Few Thoughts on Today’s U.S. Jobs Numbers

July 2, 2010

A downshift in U.S. employment growth occurred longer ago than generally realized.  Over the forty years from January 1949 until January 1989, jobs expanded at a 2.2% annualized rate.  Among the last four presidencies, only Bill Clinton’s stewardship saw a faster rate of job creation, 2.4% per annum.  Jobs went up 0.6% per annum when George Bush Senior was president and 0.1% per annum over the eight years when George W. Bush was in power.  Over the 17 reported months so far on Obama’s watch, jobs have declined at a rate of 1.6% per annum.

Neo-conservative economists mock the view that an inverse relationship might exist between lower rates of consumer price inflation and labor market performance.  The much weaker growth of jobs developed in an era of disinflation and falling interest rates.  True, it began during the presidency of Ronald Reagan, when jobs grew at a near-trend rate of 2.1% per annum.  However, people forget that the worst period for inflation, the Carter years, also saw rapid employment growth of 3.1% per annum.  After 3.1%, 2.1% doesn’t look so respectable.

Jobs advanced 147K per month on average in the first half of 2010, a vast improvement after declines of 175K per month in the second half of 2009, 615K per month in 1H09, and 493K in the second half of 2008.  In only five of the 20 prior half years from 1H00 to 2H09 did job gains average more than 149K, and not one of those saw employment increase as much as 220K per month.

There is a dark side to the lower-than-projected 9.5% unemployment rate in June.  The jobless rate is calculated from the civilian household survey, where the labor force (working or actively seeking work) fell by 652K in June after a drop of 322k in May.  That’s an astonishing 974 thousand people dropping out of the labor force in just two months.  That kind of behavior just doesn’t happen when people have a glimmer of optimism about finding work.

A dip in weekly hours worked back to 34.1 and stalled improvement in new jobless claims (466.5K on average in the latest four weeks versus 468K in the four weeks to last December 12) provide further proof of a very sick U.S. labor market.  So does the combined 121K of new private-sector jobs growth in May and June.

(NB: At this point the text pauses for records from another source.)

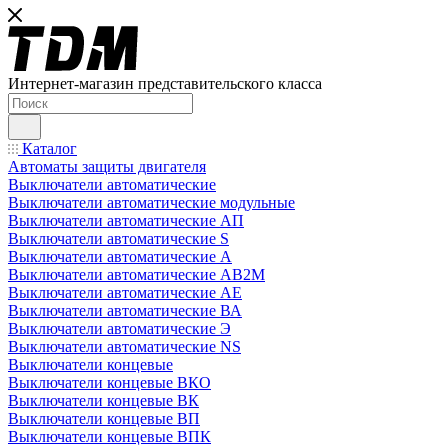
Интернет-магазин представительского класса
Каталог
Автоматы защиты двигателя
Выключатели автоматические
Выключатели автоматические модульные
Выключатели автоматические АП
Выключатели автоматические S
Выключатели автоматические А
Выключатели автоматические АВ2М
Выключатели автоматические АЕ
Выключатели автоматические ВА
Выключатели автоматические Э
Выключатели автоматические NS
Выключатели концевые
Выключатели концевые ВКО
Выключатели концевые ВК
Выключатели концевые ВП
Выключатели концевые ВПК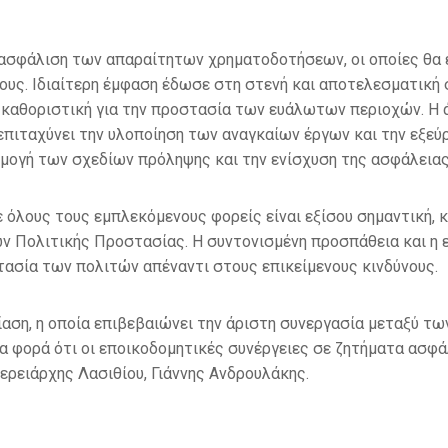
εξασφάλιση των απαραίτητων χρηματοδοτήσεων, οι οποίες θ
ους. Ιδιαίτερη έμφαση έδωσε στη στενή και αποτελεσματική σ
 καθοριστική για την προστασία των ευάλωτων περιοχών. Η ά
επιταχύνει την υλοποίηση των αναγκαίων έργων και την εξεύρ
ρμογή των σχεδίων πρόληψης και την ενίσχυση της ασφάλειας
ε όλους τους εμπλεκόμενους φορείς είναι εξίσου σημαντική,
ων Πολιτικής Προστασίας. Η συντονισμένη προσπάθεια και η
ασία των πολιτών απέναντι στους επικείμενους κινδύνους.
ρίαση, η οποία επιβεβαιώνει την άριστη συνεργασία μεταξύ 
ία φορά ότι οι εποικοδομητικές συνέργειες σε ζητήματα ασφ
ρειάρχης Λασιθίου, Γιάννης Ανδρουλάκης.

Finally, talk about a 7.5 million jobs gap to be closed — such being the deficiency between the present level and the cyclical high in December 2007 — way understates the magnitude of this social problem.  I prefer to measure the deficiency from the hypothetical level of jobs if they had continued to climb along their long-term trendline after end-2007.  Coincidentally, jobs rose 1.8% per annum in the 1980s and the 1990s.  Applying that growth rate to the end-1999 level of nonfarm payroll jobs puts the current trend-appropriate level of jobs at 157.7 million, 27.2 million greater than the actual level.